Text under study below:

The Soundex algorithm provides a way to search for terms that "sound alike". This is accomplished by encoding each term with a value. Words that have similar pronunciation will be encoded with the same value. This is a simple matching algorithm and does not account for misspellings, typos and other such common user errors. However, this model can be extended to account for those errors in a similar fashion.
MongoDB provides an easy and convenient method of implementing this type of search. For each field that needs to be queried via Soundex matching, simply encode the field values and store them in an array in the document. An index on this array can then support fast and efficient queries in a flexible manner. The array can contain encoded values from any number of fields at any level of embedding. This prevents the need to create and manage numerous compound indexes on several fields to support efficient querying. This is particularly important as the application requirements and document schema changes in the future.

End of Text under study.
Recorded data below:

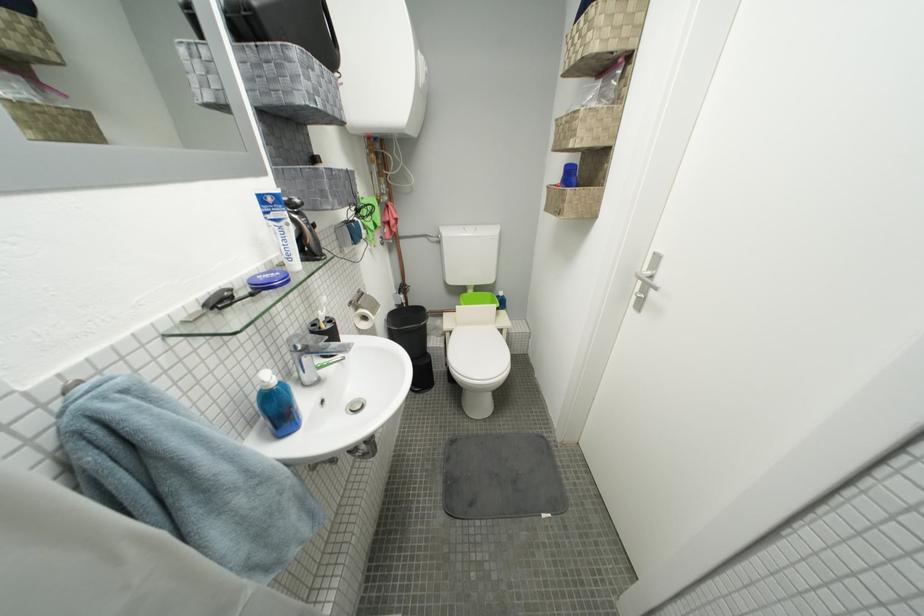
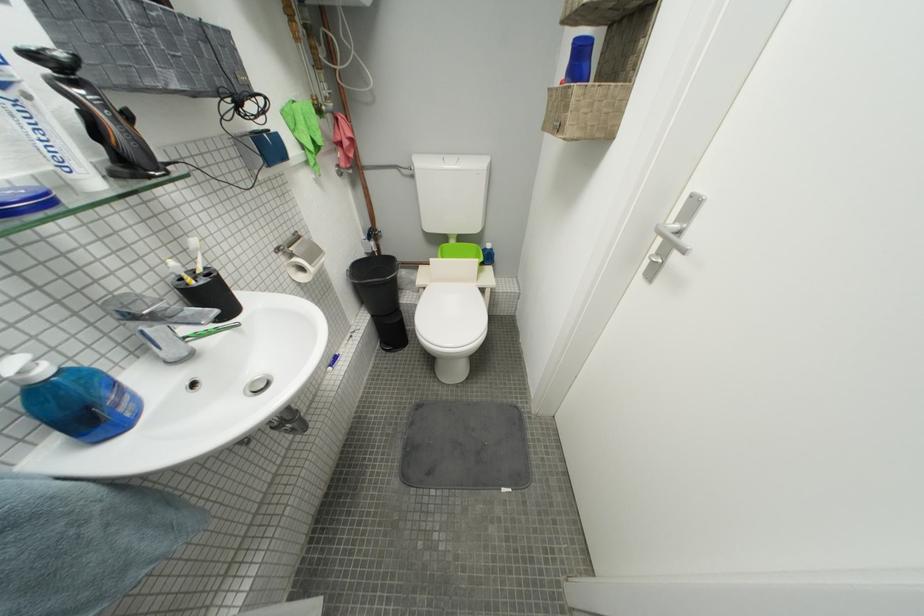
Locate, in the second image, the point that corresponds to the point at 456,329 in the first image.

End of Recorded data.

▶ Problem to solve
Answer these questions using the text on Soundex search in MongoDB.
(a) Which user errors does the simple Soundex matching algorithm fail to account for?
(b) Where in the document are the encoded field values stored?
(c) What does this approach remove the need to create and manage?

▶ Answer
(a) Misspellings, typos and other such common user errors.
(b) In an array in the document.
(c) Numerous compound indexes on several fields.